While in law school I also interned at Latino Justice PRLDEF in New York, and at the American Civil Liberties Union (ACLU) of New Jersey. At Latino Justice PRLDEF, I conducted census research that was ultimately used in an amicus brief for Evanwel v. Abbott. I completed a bilingual workers’ rights pamphlet for workers in New York City. And I researched and wrote memoranda of law on various matters, including but not limited to: international calling rates for prisoners in New Jersey, and professional licensing for undocumented young adults in New Jersey.
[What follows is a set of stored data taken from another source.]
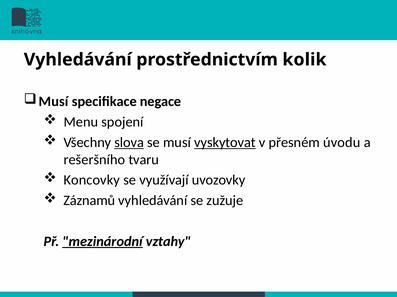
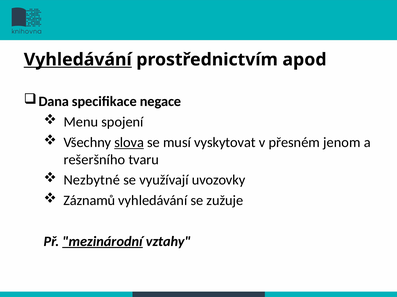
Vyhledávání at (78, 60) underline: none -> present
kolik: kolik -> apod
Musí at (54, 102): Musí -> Dana
vyskytovat underline: present -> none
úvodu: úvodu -> jenom
Koncovky: Koncovky -> Nezbytné
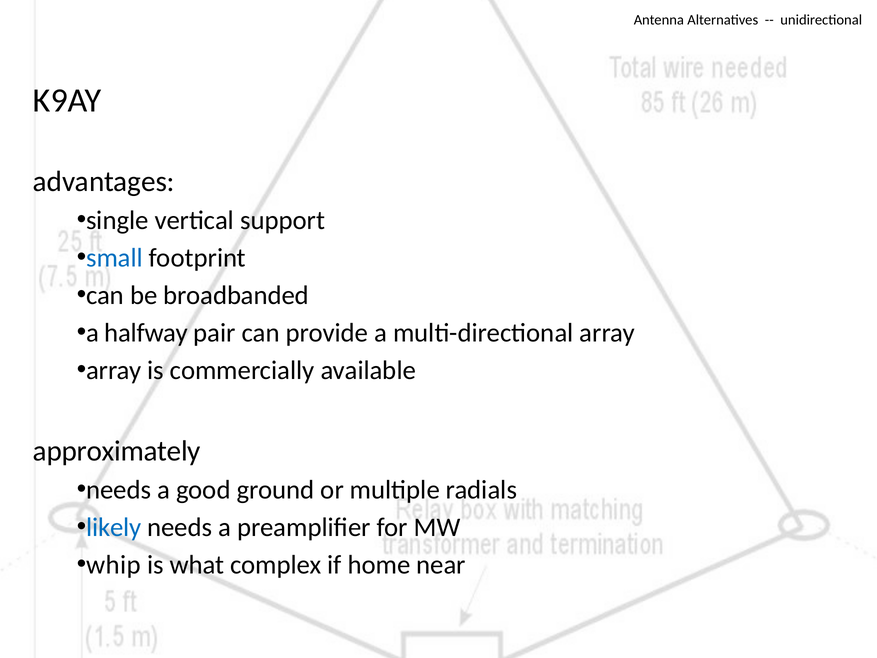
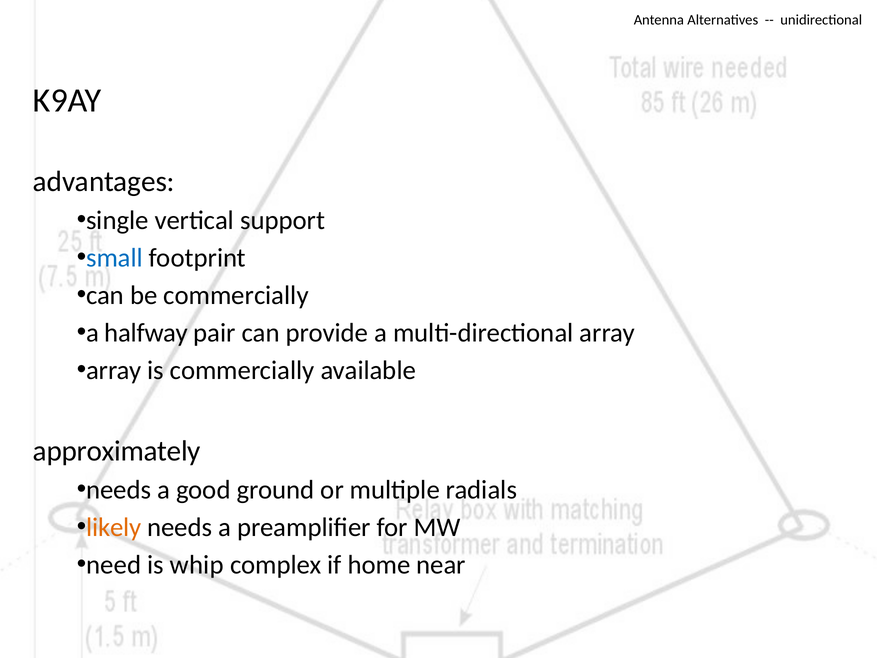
be broadbanded: broadbanded -> commercially
likely colour: blue -> orange
whip: whip -> need
what: what -> whip
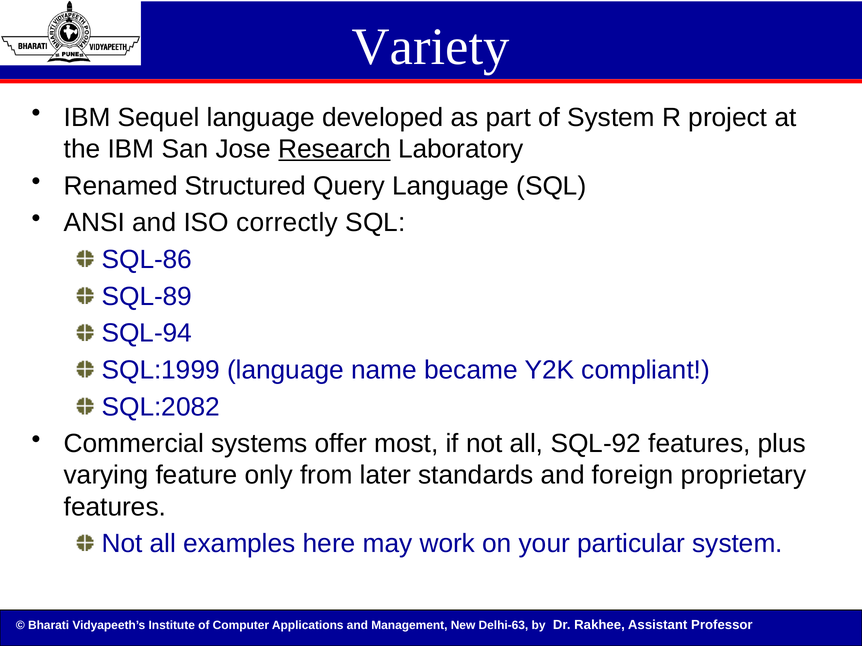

At the ACLU-NJ, I conducted legal research and legal memoranda on issues like prisoner’s rights litigation, medicaid coverage of Hepatitis C medication, and First Amendment freedom of speech and expression.
PROFESSIONAL ORGANIZATIONS AND ADMISSIONS
I am a member of the American Immigration Lawyers Association, the National Immigration Project of the National Lawyers Guild, the Middlesex County Bar Association, and the New Jersey State Bar Association.
I am admitted to practice in the State of New Jersey, and the U.S. District Court for the District of New Jersey.
LANGUAGES
He hablado el español y he traducido al inglés para mi familia toda la vida. También he leído y escrito el español desde que tenía tres años.
J’ai étudié le français pendant six ans, mais maintenant je le comprends mieux que je le parle. (Je dois pratiquer beaucoup!)